The Associated Press spoke with Oklahoma GOP chairwoman Pam Pollard, another of the final few delegates who clinched the primary contest for the billionaire real estate executive.

‘I think he has touched a part of our electorate that doesn’t like where our country is,’ Pollard said. ‘I have no problem supporting Mr. Trump.’

It takes 1,237 delegates to win the Republican nomination for president. Trump has reached 1,238. With 303 delegates at stake in five state primaries on June 7, Trump will easily pad his total, avoiding a contested convention in Cleveland in July.

Trump, a political neophyte who for years delivered caustic commentary on the state of the nation from the sidelines but had never run for office, fought off 16 other Republican contenders in an often ugly primary race.

Many on the right have been slow to warm to Trump, wary of his conservative bona fides. Others worry about Trump’s crass personality and the lewd comments he’s made about women.

But millions of grassroots activists, many who have been outsiders to the political process, have embraced Trump as a plain-speaking populist who is not afraid to offend.
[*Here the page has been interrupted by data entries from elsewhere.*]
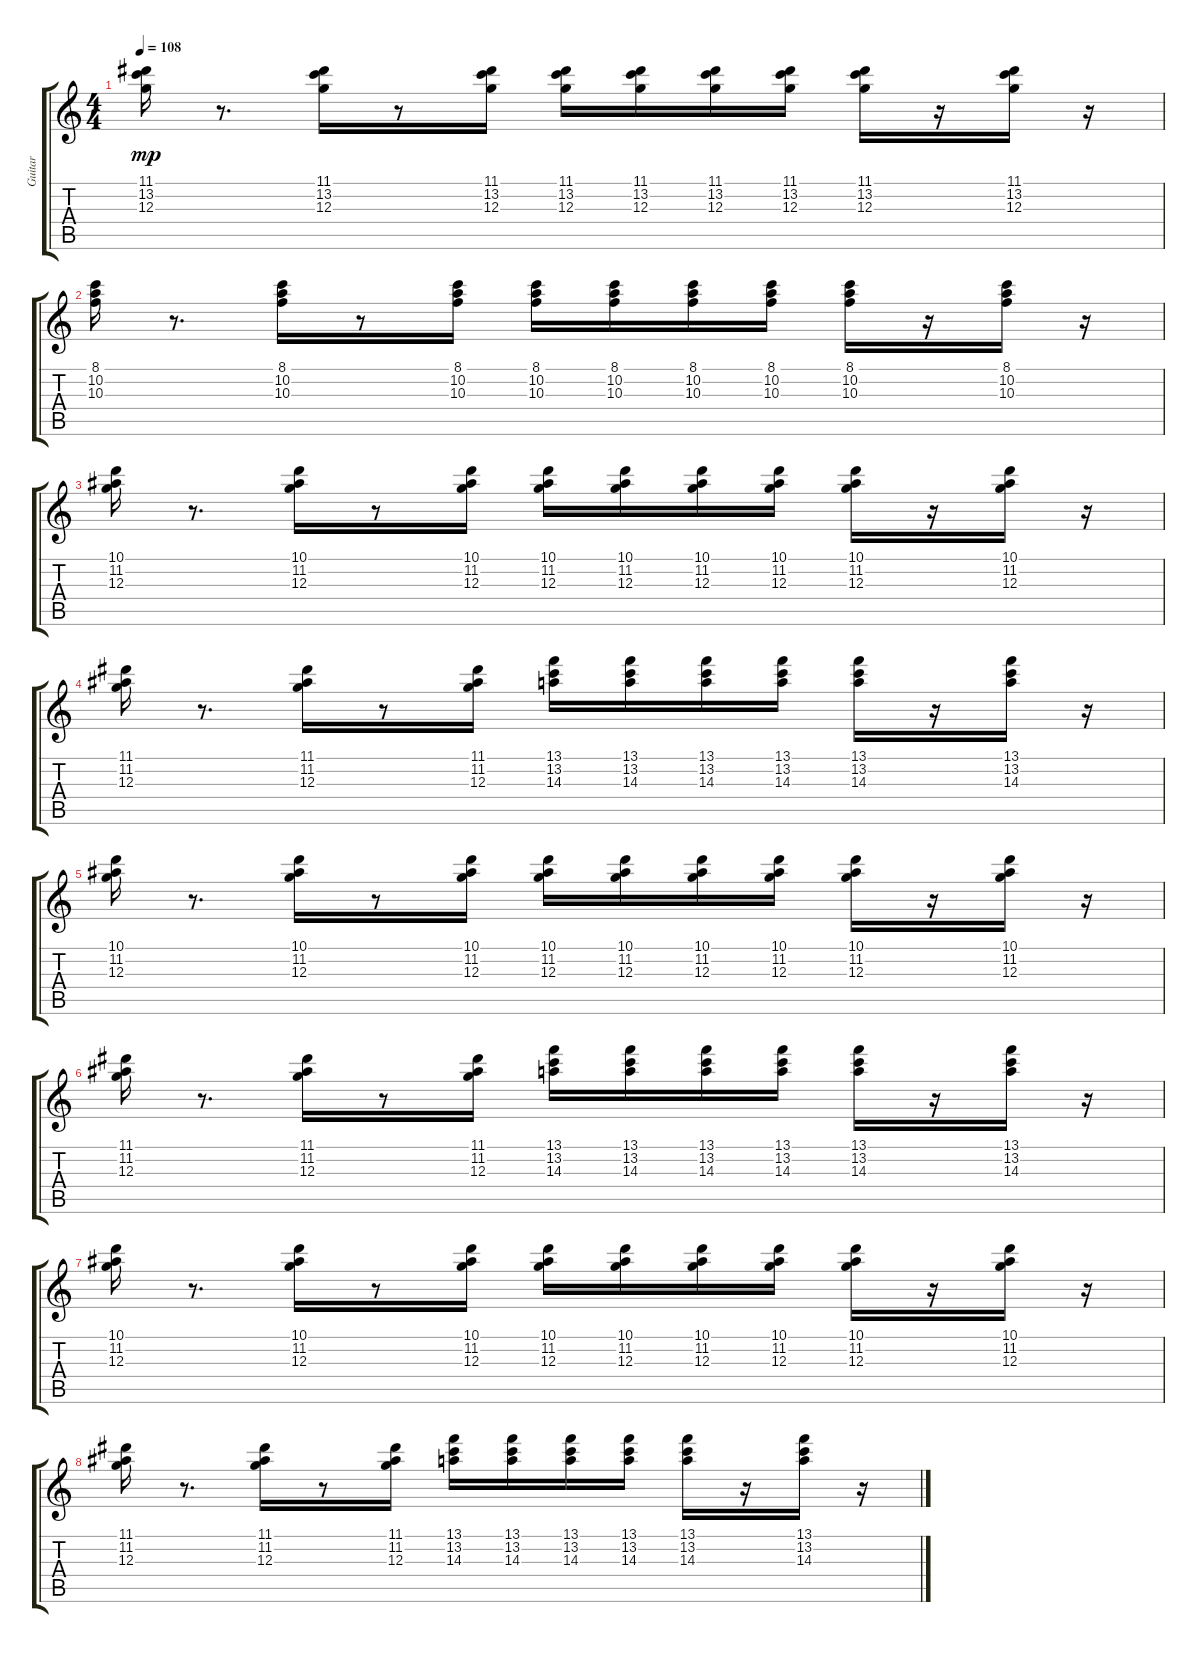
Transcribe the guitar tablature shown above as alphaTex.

\track ("Guitar" "Guitar") {instrument electricguitarmuted}
\staff {score tabs}
\tuning (E4 B3 G3 D3 A2 E2) {hide}
\ts (4 4)
\tempo 108
\clef g2
\ks c
(11.1 13.2 12.3).16{dy mp balance 5} r.8{d} (11.1 13.2 12.3).16 r.8 (11.1 13.2 12.3).16 (11.1 13.2 12.3).16{balance 11} (11.1 13.2 12.3).16 (11.1 13.2 12.3).16 (11.1 13.2 12.3).16{balance 4} (11.1 13.2 12.3).16 r.16 (11.1 13.2 12.3).16{balance 8} r.16 |
(8.1 10.2 10.3).16{balance 5} r.8{d} (8.1 10.2 10.3).16 r.8 (8.1 10.2 10.3).16 (8.1 10.2 10.3).16{balance 11} (8.1 10.2 10.3).16 (8.1 10.2 10.3).16 (8.1 10.2 10.3).16{balance 4} (8.1 10.2 10.3).16 r.16 (8.1 10.2 10.3).16{balance 8} r.16 |
(10.1 11.2 12.3).16{balance 5} r.8{d} (10.1 11.2 12.3).16 r.8 (10.1 11.2 12.3).16 (10.1 11.2 12.3).16{balance 11} (10.1 11.2 12.3).16 (10.1 11.2 12.3).16 (10.1 11.2 12.3).16{balance 4} (10.1 11.2 12.3).16 r.16 (10.1 11.2 12.3).16{balance 8} r.16 |
(11.1 11.2 12.3).16{balance 5} r.8{d} (11.1 11.2 12.3).16 r.8 (11.1 11.2 12.3).16 (13.1 13.2 14.3).16{balance 11} (13.1 13.2 14.3).16 (13.1 13.2 14.3).16 (13.1 13.2 14.3).16{balance 4} (13.1 13.2 14.3).16 r.16 (13.1 13.2 14.3).16{balance 8} r.16 |
(10.1 11.2 12.3).16{balance 5} r.8{d} (10.1 11.2 12.3).16 r.8 (10.1 11.2 12.3).16 (10.1 11.2 12.3).16{balance 11} (10.1 11.2 12.3).16 (10.1 11.2 12.3).16 (10.1 11.2 12.3).16{balance 4} (10.1 11.2 12.3).16 r.16 (10.1 11.2 12.3).16{balance 8} r.16 |
(11.1 11.2 12.3).16{balance 5} r.8{d} (11.1 11.2 12.3).16 r.8 (11.1 11.2 12.3).16 (13.1 13.2 14.3).16{balance 11} (13.1 13.2 14.3).16 (13.1 13.2 14.3).16 (13.1 13.2 14.3).16{balance 4} (13.1 13.2 14.3).16 r.16 (13.1 13.2 14.3).16{balance 8} r.16 |
(10.1 11.2 12.3).16{balance 5} r.8{d} (10.1 11.2 12.3).16 r.8 (10.1 11.2 12.3).16 (10.1 11.2 12.3).16{balance 11} (10.1 11.2 12.3).16 (10.1 11.2 12.3).16 (10.1 11.2 12.3).16{balance 4} (10.1 11.2 12.3).16 r.16 (10.1 11.2 12.3).16{balance 8} r.16 |
(11.1 11.2 12.3).16{balance 5} r.8{d} (11.1 11.2 12.3).16 r.8 (11.1 11.2 12.3).16 (13.1 13.2 14.3).16{balance 11} (13.1 13.2 14.3).16 (13.1 13.2 14.3).16 (13.1 13.2 14.3).16{balance 4} (13.1 13.2 14.3).16 r.16 (13.1 13.2 14.3).16{balance 8} r.16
Steve House, chairman of the Colorado Republican Party and an unbound delegate who confirmed his support of Trump to AP, said he likes the billionaire’s background as a businessman.

‘Leadership is leadership,’ House said. ‘If he can surround himself with the political talent, I think he will be fine.’

Others who confirmed their decision to back Trump were more tepid, saying they are supporting him out of a sense of obligation because he won their state’s primary.

Cameron Linton of Pittsburgh said he will back Trump on the first ballot since he won the presidential primary vote in Linton’s congressional district.

‘If there’s a second ballot I won’t vote for Donald Trump,’ Linton said. ‘He’s ridiculous. There’s no other way to say it.’

The delegate who gave Trump his majority was John Trandem , of Fargo, North Dakota.

He wanted to be the delegate who would put Donald Trump over the top, giving him enough delegates to clinch the Republican presidential nomination.

But when he was contacted by an Associated Press reporter, the AP delegate count stood at 1,235 – two delegates short.

‘I’m happy to be No. 1,237,’ said Trandem, a small business owner from North Dakota. ‘But I won’t commit until you’re at 1,236.’

Trandem handed the phone to another delegate, Dakota state Rep. Ben Koppleman, who was riding with him.

After Koppleman confirmed he was committed to Trump, Trandem took the phone back.

‘Are you at 1,236?’ he asked. Yes, he was told. ‘Then I’m the one!’